- [WHAT YOU NEED TO DO]: Please copy the last part of the entries exactly: the line that has "Fai attenzione ai dettagli" and every line up to and including the end, nothing more.

------------------------------------------------

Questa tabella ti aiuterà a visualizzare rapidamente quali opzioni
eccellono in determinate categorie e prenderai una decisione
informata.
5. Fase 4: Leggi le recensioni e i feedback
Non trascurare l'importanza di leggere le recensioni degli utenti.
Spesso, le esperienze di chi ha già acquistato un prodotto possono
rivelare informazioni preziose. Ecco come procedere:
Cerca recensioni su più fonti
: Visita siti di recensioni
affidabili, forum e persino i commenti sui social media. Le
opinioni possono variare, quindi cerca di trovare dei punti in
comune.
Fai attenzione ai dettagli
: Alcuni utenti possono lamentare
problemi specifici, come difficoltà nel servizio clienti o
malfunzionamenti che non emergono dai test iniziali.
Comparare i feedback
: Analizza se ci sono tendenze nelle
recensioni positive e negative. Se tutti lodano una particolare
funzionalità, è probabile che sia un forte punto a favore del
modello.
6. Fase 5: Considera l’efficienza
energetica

------------------------------------------------

- [EXPECTED ANSWER]:
Fai attenzione ai dettagli
: Alcuni utenti possono lamentare
problemi specifici, come difficoltà nel servizio clienti o
malfunzionamenti che non emergono dai test iniziali.
Comparare i feedback
: Analizza se ci sono tendenze nelle
recensioni positive e negative. Se tutti lodano una particolare
funzionalità, è probabile che sia un forte punto a favore del
modello.
6. Fase 5: Considera l’efficienza
energetica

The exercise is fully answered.